[Seminar] Automated Load Testing at Facebook's Scale

김원호 (Wonho Kim)
Software engineer
Tuesday, December 16th 2014, 11:00am

■호스트: 전병곤 교수(x1928, 02-880-1928)


Facebook's infrastructure serves millions requests per second, providing reliable personalized experience to more than a billion people from all over the world. It is comprised of hundreds of distributed, interconnected internal services which rapidly evolve and change in a decentralized manner. This infrastructure is deployed amongst many geographically distributed datacenters.

This presents non-trivial capacity management challenges: we need a reliable tool for understanding capacity bottlenecks and analyzing performance of individual services so that we can appropriately allocate resources amongst these services. Understanding the capacity of each of these datacenters is critical to guarantee optimal user experience during planned and unplanned datacenter outages.
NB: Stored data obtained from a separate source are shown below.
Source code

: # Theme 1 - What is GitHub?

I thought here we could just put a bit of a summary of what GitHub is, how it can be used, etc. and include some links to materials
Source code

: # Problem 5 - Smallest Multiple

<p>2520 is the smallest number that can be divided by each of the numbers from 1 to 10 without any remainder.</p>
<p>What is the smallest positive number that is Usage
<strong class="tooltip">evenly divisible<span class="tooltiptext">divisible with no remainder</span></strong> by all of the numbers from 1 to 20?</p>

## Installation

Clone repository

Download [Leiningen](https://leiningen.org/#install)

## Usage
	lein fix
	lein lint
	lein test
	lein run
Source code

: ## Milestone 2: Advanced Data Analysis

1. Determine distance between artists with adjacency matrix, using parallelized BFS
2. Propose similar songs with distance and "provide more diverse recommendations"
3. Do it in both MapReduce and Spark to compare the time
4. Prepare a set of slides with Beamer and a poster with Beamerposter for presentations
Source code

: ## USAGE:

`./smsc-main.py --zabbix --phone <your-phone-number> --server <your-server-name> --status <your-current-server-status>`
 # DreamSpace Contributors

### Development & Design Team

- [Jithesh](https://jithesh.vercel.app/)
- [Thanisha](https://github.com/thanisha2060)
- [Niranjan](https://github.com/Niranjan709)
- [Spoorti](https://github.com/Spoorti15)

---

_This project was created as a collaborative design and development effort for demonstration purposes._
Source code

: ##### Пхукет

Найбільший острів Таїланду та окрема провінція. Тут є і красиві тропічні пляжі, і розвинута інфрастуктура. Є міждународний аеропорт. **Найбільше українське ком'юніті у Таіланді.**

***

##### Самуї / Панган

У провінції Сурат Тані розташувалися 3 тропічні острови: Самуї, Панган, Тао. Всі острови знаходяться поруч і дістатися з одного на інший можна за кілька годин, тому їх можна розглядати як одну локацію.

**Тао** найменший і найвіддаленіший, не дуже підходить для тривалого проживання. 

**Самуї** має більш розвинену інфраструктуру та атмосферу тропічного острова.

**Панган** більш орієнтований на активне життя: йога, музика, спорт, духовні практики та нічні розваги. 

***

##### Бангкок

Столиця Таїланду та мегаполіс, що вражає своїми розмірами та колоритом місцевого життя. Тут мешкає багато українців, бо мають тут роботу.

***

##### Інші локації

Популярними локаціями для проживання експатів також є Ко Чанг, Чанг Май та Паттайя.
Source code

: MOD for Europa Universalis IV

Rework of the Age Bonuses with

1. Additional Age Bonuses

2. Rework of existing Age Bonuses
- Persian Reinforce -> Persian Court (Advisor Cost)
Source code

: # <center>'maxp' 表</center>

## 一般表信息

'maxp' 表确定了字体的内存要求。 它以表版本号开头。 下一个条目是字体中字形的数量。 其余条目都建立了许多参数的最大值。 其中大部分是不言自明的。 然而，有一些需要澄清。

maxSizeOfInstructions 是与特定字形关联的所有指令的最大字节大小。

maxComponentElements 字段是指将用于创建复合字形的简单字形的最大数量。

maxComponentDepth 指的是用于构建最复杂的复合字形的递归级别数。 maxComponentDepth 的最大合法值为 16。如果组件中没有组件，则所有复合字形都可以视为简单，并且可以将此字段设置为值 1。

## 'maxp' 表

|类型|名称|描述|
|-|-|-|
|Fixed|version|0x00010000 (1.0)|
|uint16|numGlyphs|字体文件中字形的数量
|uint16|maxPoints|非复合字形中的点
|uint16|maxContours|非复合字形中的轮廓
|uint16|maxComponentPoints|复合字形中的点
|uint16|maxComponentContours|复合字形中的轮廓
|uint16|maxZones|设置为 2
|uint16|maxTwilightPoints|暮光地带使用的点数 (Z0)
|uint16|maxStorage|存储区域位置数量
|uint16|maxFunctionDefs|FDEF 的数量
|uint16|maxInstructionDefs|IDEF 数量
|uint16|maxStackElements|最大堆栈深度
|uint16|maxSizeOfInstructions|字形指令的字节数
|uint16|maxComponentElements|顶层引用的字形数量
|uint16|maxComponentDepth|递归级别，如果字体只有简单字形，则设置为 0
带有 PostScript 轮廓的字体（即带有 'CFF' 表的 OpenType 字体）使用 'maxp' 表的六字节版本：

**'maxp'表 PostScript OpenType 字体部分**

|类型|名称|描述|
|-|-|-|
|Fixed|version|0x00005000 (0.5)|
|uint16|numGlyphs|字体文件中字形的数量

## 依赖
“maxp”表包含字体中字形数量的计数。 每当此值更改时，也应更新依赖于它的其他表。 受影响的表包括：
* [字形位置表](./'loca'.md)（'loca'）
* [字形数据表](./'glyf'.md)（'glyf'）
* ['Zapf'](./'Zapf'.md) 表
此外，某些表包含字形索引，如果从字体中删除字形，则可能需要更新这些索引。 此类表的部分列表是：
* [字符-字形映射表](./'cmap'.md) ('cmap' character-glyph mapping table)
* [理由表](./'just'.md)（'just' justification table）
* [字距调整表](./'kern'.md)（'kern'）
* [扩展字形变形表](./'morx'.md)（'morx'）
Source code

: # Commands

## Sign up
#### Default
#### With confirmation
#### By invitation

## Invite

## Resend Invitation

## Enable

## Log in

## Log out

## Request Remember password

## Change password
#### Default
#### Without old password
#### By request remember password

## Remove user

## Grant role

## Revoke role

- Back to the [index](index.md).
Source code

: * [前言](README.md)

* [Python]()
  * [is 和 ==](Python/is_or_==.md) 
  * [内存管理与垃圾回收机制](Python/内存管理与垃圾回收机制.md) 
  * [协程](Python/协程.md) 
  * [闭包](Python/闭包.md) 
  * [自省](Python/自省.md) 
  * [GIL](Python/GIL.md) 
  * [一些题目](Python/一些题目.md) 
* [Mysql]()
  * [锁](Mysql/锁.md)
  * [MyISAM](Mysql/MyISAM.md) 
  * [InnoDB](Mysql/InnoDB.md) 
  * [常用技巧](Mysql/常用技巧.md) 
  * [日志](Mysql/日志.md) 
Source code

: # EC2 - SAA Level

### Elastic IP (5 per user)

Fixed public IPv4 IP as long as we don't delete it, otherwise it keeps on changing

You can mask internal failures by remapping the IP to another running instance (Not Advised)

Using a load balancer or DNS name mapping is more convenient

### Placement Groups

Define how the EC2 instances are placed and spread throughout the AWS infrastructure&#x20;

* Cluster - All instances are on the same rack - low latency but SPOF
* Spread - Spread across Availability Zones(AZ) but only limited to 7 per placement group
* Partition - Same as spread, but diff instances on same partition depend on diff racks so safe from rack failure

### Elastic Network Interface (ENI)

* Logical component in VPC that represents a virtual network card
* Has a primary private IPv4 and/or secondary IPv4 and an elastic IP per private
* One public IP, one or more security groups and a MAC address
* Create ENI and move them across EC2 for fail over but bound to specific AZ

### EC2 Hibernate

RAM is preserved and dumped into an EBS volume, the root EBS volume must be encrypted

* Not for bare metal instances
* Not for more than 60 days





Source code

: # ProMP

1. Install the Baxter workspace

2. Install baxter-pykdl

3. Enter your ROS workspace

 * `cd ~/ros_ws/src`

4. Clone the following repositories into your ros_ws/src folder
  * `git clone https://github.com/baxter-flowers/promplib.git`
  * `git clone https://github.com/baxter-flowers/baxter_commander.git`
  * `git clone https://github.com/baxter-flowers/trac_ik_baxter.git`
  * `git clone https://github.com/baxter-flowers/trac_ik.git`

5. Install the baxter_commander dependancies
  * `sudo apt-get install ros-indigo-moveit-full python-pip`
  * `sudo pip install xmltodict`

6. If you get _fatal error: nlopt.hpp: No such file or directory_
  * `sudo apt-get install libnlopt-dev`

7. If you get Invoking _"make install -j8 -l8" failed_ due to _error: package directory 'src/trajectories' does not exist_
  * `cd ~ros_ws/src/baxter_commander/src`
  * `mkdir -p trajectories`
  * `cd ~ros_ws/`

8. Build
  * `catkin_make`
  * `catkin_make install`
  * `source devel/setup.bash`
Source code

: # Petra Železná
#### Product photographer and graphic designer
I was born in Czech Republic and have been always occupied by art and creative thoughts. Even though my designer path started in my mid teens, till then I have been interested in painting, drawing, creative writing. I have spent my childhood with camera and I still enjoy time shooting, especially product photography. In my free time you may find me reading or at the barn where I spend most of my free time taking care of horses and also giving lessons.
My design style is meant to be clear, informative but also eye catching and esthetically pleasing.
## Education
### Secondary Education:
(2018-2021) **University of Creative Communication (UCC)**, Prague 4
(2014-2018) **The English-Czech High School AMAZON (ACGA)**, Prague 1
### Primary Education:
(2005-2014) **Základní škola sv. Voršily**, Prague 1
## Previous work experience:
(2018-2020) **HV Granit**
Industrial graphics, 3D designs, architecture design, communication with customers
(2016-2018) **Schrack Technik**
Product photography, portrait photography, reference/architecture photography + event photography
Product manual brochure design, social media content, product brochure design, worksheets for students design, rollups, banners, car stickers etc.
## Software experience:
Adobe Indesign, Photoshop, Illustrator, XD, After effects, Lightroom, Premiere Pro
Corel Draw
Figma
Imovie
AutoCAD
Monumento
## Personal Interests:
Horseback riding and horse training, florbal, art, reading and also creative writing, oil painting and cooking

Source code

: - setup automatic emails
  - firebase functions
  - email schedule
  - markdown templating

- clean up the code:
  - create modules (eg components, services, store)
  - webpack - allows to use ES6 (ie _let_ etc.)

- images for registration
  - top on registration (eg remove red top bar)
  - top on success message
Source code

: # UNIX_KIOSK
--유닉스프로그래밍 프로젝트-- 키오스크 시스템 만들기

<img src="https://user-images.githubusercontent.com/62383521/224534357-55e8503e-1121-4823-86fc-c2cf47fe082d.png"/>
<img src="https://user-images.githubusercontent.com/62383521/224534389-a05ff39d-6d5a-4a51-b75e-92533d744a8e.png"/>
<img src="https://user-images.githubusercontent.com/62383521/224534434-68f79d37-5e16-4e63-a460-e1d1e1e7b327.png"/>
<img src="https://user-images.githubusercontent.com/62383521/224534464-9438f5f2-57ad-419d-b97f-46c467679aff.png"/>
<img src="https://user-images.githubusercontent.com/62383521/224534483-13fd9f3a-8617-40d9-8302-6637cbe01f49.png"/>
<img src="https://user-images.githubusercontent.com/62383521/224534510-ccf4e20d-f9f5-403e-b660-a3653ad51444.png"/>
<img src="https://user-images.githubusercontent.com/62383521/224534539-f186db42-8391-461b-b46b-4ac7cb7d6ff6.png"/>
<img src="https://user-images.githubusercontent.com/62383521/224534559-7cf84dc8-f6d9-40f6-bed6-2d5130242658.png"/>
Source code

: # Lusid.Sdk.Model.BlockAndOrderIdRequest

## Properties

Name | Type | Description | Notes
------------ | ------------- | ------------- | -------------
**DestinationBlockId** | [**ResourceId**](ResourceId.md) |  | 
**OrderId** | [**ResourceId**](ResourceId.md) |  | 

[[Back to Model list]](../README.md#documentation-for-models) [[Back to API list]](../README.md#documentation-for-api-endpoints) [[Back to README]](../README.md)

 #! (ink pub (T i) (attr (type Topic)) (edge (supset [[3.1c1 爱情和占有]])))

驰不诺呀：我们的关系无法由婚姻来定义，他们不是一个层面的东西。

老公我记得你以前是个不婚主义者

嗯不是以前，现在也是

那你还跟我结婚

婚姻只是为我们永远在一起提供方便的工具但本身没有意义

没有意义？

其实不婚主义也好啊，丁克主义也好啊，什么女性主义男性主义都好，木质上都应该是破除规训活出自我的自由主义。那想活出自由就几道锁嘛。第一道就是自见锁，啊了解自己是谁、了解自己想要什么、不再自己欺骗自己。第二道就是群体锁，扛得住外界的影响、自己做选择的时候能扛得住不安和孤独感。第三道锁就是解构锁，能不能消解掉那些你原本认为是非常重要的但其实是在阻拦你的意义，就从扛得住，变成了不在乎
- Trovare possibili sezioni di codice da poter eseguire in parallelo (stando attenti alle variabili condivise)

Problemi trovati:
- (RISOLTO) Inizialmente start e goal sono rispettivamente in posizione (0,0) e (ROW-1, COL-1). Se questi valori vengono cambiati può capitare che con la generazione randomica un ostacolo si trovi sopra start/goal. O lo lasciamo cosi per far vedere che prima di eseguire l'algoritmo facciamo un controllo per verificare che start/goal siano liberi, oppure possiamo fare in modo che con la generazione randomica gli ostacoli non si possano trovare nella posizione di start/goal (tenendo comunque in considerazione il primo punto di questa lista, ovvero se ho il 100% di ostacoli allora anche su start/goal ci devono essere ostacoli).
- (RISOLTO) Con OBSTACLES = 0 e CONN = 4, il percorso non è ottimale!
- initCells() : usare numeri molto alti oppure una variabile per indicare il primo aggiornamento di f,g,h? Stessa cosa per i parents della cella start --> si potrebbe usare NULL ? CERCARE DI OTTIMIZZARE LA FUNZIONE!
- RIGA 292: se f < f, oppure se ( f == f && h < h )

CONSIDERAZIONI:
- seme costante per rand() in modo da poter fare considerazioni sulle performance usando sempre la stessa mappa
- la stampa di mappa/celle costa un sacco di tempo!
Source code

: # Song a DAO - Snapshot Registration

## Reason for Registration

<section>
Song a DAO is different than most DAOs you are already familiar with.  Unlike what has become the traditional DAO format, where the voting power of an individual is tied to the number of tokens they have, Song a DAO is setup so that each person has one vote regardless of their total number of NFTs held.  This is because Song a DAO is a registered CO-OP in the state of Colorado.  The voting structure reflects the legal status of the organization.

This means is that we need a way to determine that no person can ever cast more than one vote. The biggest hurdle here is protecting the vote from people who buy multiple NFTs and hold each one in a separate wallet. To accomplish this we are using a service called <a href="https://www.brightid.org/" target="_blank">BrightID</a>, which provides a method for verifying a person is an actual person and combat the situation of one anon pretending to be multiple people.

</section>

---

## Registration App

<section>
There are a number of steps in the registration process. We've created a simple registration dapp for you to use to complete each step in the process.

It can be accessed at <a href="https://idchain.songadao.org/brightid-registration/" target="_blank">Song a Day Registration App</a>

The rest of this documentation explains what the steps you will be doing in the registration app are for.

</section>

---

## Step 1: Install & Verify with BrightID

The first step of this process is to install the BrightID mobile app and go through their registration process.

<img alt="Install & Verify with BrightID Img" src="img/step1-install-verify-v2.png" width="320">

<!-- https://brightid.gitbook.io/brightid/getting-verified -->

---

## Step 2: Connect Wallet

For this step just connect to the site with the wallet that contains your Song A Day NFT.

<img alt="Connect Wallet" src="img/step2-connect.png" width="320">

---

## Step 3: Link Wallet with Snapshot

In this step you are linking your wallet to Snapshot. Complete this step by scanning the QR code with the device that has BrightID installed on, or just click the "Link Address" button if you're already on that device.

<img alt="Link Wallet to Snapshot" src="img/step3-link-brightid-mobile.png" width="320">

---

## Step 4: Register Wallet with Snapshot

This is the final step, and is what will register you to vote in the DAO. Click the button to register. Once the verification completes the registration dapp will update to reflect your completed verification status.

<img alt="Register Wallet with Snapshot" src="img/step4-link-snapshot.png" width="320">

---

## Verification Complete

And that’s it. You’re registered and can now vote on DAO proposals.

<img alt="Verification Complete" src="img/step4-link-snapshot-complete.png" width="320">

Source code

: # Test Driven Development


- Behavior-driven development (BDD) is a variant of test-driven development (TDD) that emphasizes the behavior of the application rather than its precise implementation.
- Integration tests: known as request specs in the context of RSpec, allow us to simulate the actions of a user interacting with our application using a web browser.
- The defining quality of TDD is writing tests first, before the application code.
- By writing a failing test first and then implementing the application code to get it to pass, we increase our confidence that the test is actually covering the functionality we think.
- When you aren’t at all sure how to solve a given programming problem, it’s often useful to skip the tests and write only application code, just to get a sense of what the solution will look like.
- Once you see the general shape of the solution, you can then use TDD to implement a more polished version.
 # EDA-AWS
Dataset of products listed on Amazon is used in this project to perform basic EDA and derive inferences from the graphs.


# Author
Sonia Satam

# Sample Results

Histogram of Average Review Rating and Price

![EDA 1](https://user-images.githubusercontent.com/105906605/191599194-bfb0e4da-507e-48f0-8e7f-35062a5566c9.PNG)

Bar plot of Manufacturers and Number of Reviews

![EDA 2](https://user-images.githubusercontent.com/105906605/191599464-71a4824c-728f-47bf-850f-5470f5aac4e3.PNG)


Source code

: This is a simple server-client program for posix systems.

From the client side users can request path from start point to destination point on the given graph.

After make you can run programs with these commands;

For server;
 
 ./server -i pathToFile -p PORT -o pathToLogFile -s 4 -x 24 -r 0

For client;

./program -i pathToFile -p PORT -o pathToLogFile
To meet these challenges, we developed Keanu, a family of automated continuous load testing tools running at different levels of infrastructure hierarchy. Keanu provides essential information for optimizing resource allocation, it identifies capacity regressions and is used as an A/B testing framework for improving performance of individual services. In this talk I’ll describe and motivate the approach for continuous load testing of large-scale systems. I’ll also present the common patterns that cause problems in our infrastructure and talk about the ways load testing is essential to unveil these issues.

Speaker Bio

Wonho Kim is a software engineer in the infrastructure group at Facebook, where he works on datacenter capacity management and disaster recovery. He received his Ph.D. in Computer Science from Princeton University (2012), an M.A. from Princeton University (2010), and a B.S. from Seoul National University (2006). He is a recipient of Doctoral Study Fellowship from Korean Foundation for Advanced Studies (KFAS).